For this study, researchers interviewed women who had served in the U.S. Army or Air Force and acknowledged at least one attempted or completed sexual assault while they were in the military. Of the 1,339 women interviewed, 18 percent said they had experienced sexual assault while serving on full-time active duty. Meanwhile, 12 percent said they had experienced sexual assault while serving in the Reserves or National Guard.
Among the key findings: Three-fourths of servicewomen did not report their assaults. Eighty percent of women who said they’d been assaulted identified the perpetrator as U.S. military personnel. The researchers found that sexual assaults were more likely to be reported if they occurred on base or while on duty or if they resulted in a physical injury.
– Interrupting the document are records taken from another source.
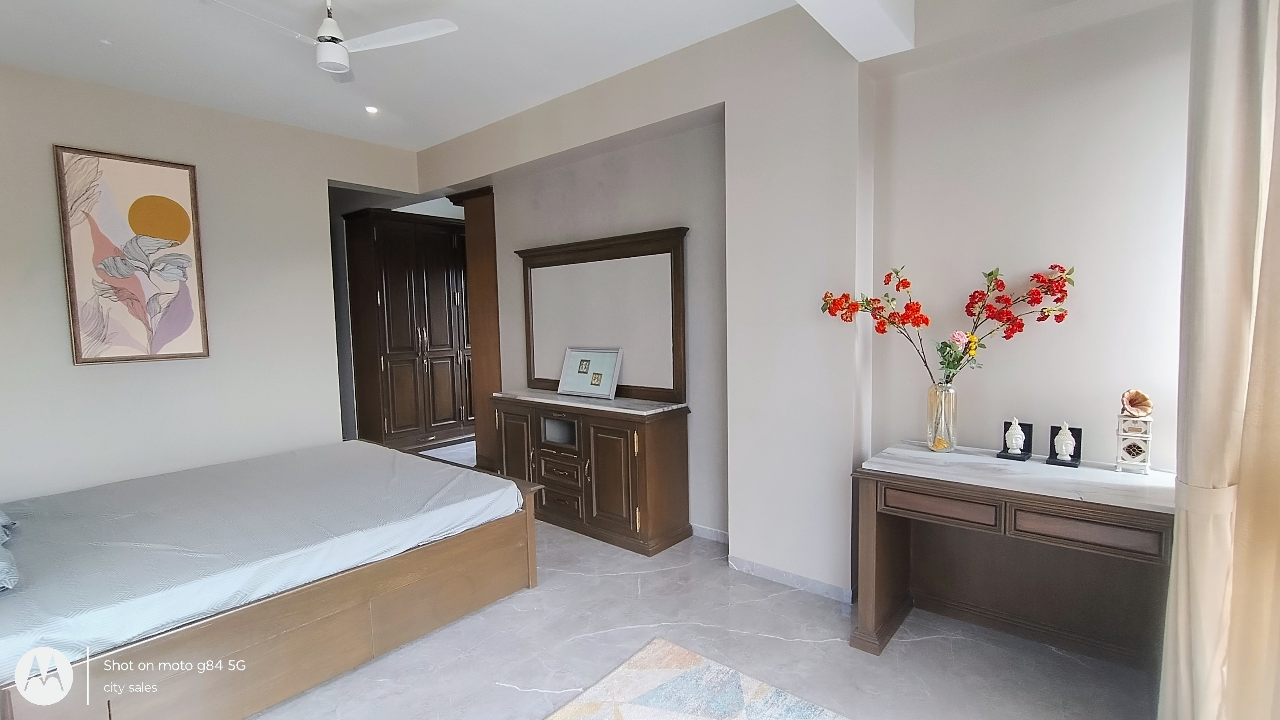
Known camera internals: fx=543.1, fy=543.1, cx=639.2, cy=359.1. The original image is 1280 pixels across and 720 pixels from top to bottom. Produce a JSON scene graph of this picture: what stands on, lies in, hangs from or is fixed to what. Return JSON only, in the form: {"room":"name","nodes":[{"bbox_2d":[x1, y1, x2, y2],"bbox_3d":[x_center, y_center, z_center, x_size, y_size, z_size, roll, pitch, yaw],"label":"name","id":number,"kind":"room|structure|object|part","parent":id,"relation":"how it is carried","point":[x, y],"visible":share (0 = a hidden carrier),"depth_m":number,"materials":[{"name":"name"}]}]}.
{"room":"bedroom","nodes":[
{"label":"bedroom","id":0,"kind":"room"},
{"bbox_2d":[0,61,421,497],"bbox_3d":[-3.203,-0.242,3.602,0.154,2.925,3.852,3,6,40],"label":"left wall","id":1,"kind":"structure","parent":0,"point":[93,373],"depth_m":3.61,"materials":[{"name":"white paint"}]},
{"bbox_2d":[54,145,209,364],"bbox_3d":[-3.155,-0.624,3.432,0.035,1.294,0.610,3,6,40],"label":"framed picture","id":2,"kind":"object","parent":1,"relation":"attached to","point":[144,197],"visible":0.99,"depth_m":3.39},
{"bbox_2d":[0,0,830,147],"bbox_3d":[-1.075,-1.651,1.908,6.219,0.114,4.400,3,6,40],"label":"ceiling","id":3,"kind":"structure","parent":0,"point":[413,145],"depth_m":2.94,"materials":[{"name":"white paint"}]},
{"bbox_2d":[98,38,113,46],"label":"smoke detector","id":4,"kind":"object","parent":3,"relation":"attached to","point":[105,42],"visible":0.98,"depth_m":2.83,"materials":[{"name":"white"}]},
{"bbox_2d":[201,0,459,82],"bbox_3d":[-1.386,-1.463,2.378,0.895,0.344,0.863,-3,5,-20],"label":"ceiling fan","id":5,"kind":"object","parent":3,"relation":"hanging from","point":[331,46],"visible":0.99,"depth_m":2.38,"materials":[{"name":"white metal"}]},
{"bbox_2d":[364,104,379,113],"bbox_3d":[-1.866,-1.741,3.780,0.098,0.012,0.100,-4,5,-34],"label":"recessed light","id":6,"kind":"object","parent":3,"relation":"in","point":[371,110],"visible":0.98,"depth_m":3.77,"materials":[{"name":"white"}]},
{"bbox_2d":[793,0,916,60],"bbox_3d":[0.329,-1.436,1.525,0.360,0.321,2.424,3,6,40],"label":"ceiling beam","id":7,"kind":"structure","parent":3,"relation":"attached to","point":[878,19],"depth_m":2.20,"materials":[{"name":"white paint"}]},
{"bbox_2d":[1159,0,1279,719],"bbox_3d":[1.594,-0.125,1.357,0.368,2.760,0.479,3,6,40],"label":"curtain","id":8,"kind":"object","parent":3,"relation":"hanging from","point":[1181,538],"visible":0.99,"depth_m":1.39,"materials":[{"name":"beige fabric"}]},
{"bbox_2d":[415,7,870,598],"bbox_3d":[-0.438,-0.322,3.863,3.922,2.897,0.277,3,6,40],"label":"back wall","id":9,"kind":"structure","parent":0,"point":[728,97],"depth_m":2.89,"materials":[{"name":"white paint"}]},
{"bbox_2d":[690,523,729,543],"bbox_3d":[-0.108,1.083,3.885,2.222,0.077,0.015,3,6,40],"label":"baseboard","id":10,"kind":"structure","parent":9,"relation":"attached to","point":[713,533],"depth_m":3.44,"materials":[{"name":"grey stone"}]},
{"bbox_2d":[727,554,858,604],"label":"baseboard","id":11,"kind":"structure","parent":9,"relation":"attached to","point":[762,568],"depth_m":2.82,"materials":[{"name":"grey tile"}]},
{"bbox_2d":[248,442,1159,719],"bbox_3d":[-0.866,1.236,2.944,7.535,0.101,4.964,3,6,40],"label":"floor","id":12,"kind":"structure","parent":0,"point":[799,645],"depth_m":2.25,"materials":[{"name":"grey tile"}]},
{"bbox_2d":[0,439,544,719],"bbox_3d":[-2.036,0.743,2.619,2.130,0.976,2.305,3,6,40],"label":"bed","id":13,"kind":"object","parent":12,"relation":"on","point":[457,556],"visible":0.95,"depth_m":2.13,"materials":[{"name":"brown wood"}]},
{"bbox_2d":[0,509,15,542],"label":"pillow","id":14,"kind":"object","parent":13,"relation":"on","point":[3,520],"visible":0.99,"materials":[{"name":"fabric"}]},
{"bbox_2d":[0,509,20,591],"bbox_3d":[-2.320,0.644,1.748,0.681,0.174,0.423,3,6,40],"label":"pillow","id":15,"kind":"object","parent":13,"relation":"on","point":[3,563],"visible":1,"depth_m":1.75,"materials":[{"name":"fabric"}]},
{"bbox_2d":[341,204,472,453],"bbox_3d":[-2.444,-0.288,6.097,0.677,2.544,1.327,3,6,40],"label":"wardrobe","id":16,"kind":"object","parent":12,"relation":"on","point":[378,231],"visible":0.8,"depth_m":5.72,"materials":[{"name":"brown wood"}]},
{"bbox_2d":[448,186,501,473],"bbox_3d":[-1.314,-0.186,4.802,0.590,2.506,0.352,3,6,40],"label":"wooden cabinet","id":17,"kind":"object","parent":12,"relation":"on","point":[480,273],"visible":0.48,"depth_m":4.66,"materials":[{"name":"brown wood"}]},
{"bbox_2d":[489,389,692,556],"bbox_3d":[-0.405,0.701,3.784,1.545,0.875,0.476,3,6,40],"label":"dresser","id":18,"kind":"object","parent":12,"relation":"on","point":[660,444],"visible":0.95,"depth_m":3.43,"materials":[{"name":"brown wood"}]},
{"bbox_3d":[-0.893,0.680,3.930,0.385,0.692,0.071,3,6,40],"label":"cabinet door","id":19,"kind":"part","parent":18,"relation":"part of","materials":[{"name":"brown wood"}]},
{"bbox_3d":[-0.544,0.472,3.697,0.273,0.169,0.114,3,6,40],"label":"open cubby","id":20,"kind":"part","parent":18,"relation":"part of","materials":[{"name":"brown wood"}]},
{"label":"drawer","id":21,"kind":"part","parent":18,"relation":"part of","materials":[{"name":"brown wood"}]},
{"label":"drawer","id":22,"kind":"part","parent":18,"relation":"part of","materials":[{"name":"brown wood"}]},
{"bbox_2d":[557,345,623,398],"bbox_3d":[-0.347,0.085,3.782,0.522,0.333,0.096,2,5,31],"label":"framed picture","id":23,"kind":"object","parent":18,"relation":"on","point":[570,364],"visible":1,"depth_m":3.77},
{"bbox_2d":[514,226,688,401],"bbox_3d":[-0.326,-0.288,3.779,1.478,1.077,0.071,3,6,40],"label":"mirror","id":24,"kind":"object","parent":18,"relation":"on","point":[533,371],"visible":0.97,"depth_m":3.67,"materials":[{"name":"brown mirror"}]},
{"bbox_3d":[-0.173,0.741,3.369,0.364,0.646,0.097,3,6,40],"label":"cabinet door","id":25,"kind":"part","parent":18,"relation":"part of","materials":[{"name":"brown wood"}]},
{"bbox_2d":[543,637,849,719],"bbox_3d":[0.146,1.311,1.051,1.788,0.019,1.952,3,6,40],"label":"rug","id":26,"kind":"object","parent":12,"relation":"on","point":[579,707],"visible":1,"depth_m":2.00,"materials":[{"name":"carpet"}]},
{"bbox_2d":[849,439,1173,663],"bbox_3d":[1.496,0.822,2.181,1.095,0.774,0.583,3,6,40],"label":"desk","id":27,"kind":"object","parent":12,"relation":"on","point":[885,479],"visible":0.89,"depth_m":2.18,"materials":[{"name":"brown wood"}]},
{"bbox_2d":[925,382,958,452],"bbox_3d":[1.353,0.261,2.438,0.122,0.296,0.122,3,6,40],"label":"glass vase","id":28,"kind":"object","parent":27,"relation":"on","point":[943,408],"visible":0.97,"depth_m":2.40,"materials":[{"name":"clear glass"}]},
{"bbox_2d":[820,260,1074,384],"bbox_3d":[1.315,-0.080,2.379,0.971,0.674,0.348,0,4,17],"label":"flower arrangement","id":29,"kind":"object","parent":28,"relation":"in","point":[892,300],"visible":0.83,"depth_m":2.33,"materials":[{"name":"plant"}]},
{"bbox_3d":[1.180,0.578,2.136,0.359,0.103,0.066,3,6,40],"label":"drawer","id":30,"kind":"part","parent":27,"relation":"part of","materials":[{"name":"brown wood"}]},
{"bbox_2d":[995,418,1033,460],"bbox_3d":[1.596,0.336,2.311,0.102,0.157,0.114,3,6,40],"label":"figurine","id":31,"kind":"object","parent":27,"relation":"on","point":[1005,430],"visible":0.97,"depth_m":2.30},
{"bbox_2d":[1045,423,1082,466],"bbox_3d":[1.722,0.344,2.204,0.108,0.155,0.097,3,6,40],"label":"figurine","id":32,"kind":"object","parent":27,"relation":"on","point":[1075,435],"visible":0.98,"depth_m":2.20,"materials":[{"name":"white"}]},
{"bbox_3d":[1.539,0.590,1.894,0.353,0.102,0.063,3,6,40],"label":"drawer","id":33,"kind":"part","parent":27,"relation":"part of","materials":[{"name":"brown wood"}]},
{"bbox_2d":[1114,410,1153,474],"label":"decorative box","id":34,"kind":"object","parent":27,"relation":"on","point":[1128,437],"visible":0.97,"depth_m":2.05,"materials":[{"name":"white"}]},
{"bbox_2d":[1120,389,1153,416],"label":"gramophone horn","id":35,"kind":"object","parent":34,"relation":"on","point":[1142,399],"visible":0.99,"depth_m":2.05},
{"bbox_2d":[865,0,1191,477],"bbox_3d":[1.959,-0.257,2.195,2.047,2.914,0.179,3,6,40],"label":"right wall","id":36,"kind":"structure","parent":0,"point":[1084,254],"depth_m":2.32,"materials":[{"name":"white paint"}]}
]}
They also found that enlisted women who had never gone to college were most likely to report.
The most common reasons women gave for not officially reporting their assault were embarrassment and not knowing how to report. Other common reasons included worries about how reporting might affect their careers and whether confidentiality would be kept. Some women believed nothing would be done and some blamed themselves for their experiences. A few women said they did not report because the person they had to report to was the perpetrator or a friend of the perpetrator.
“Study results reinforce earlier work showing that servicewomen continue to significantly underreport SAIM [sexual assault in the military],” the authors write. “For many servicewomen, the disadvantages of reporting outweigh the advantages.”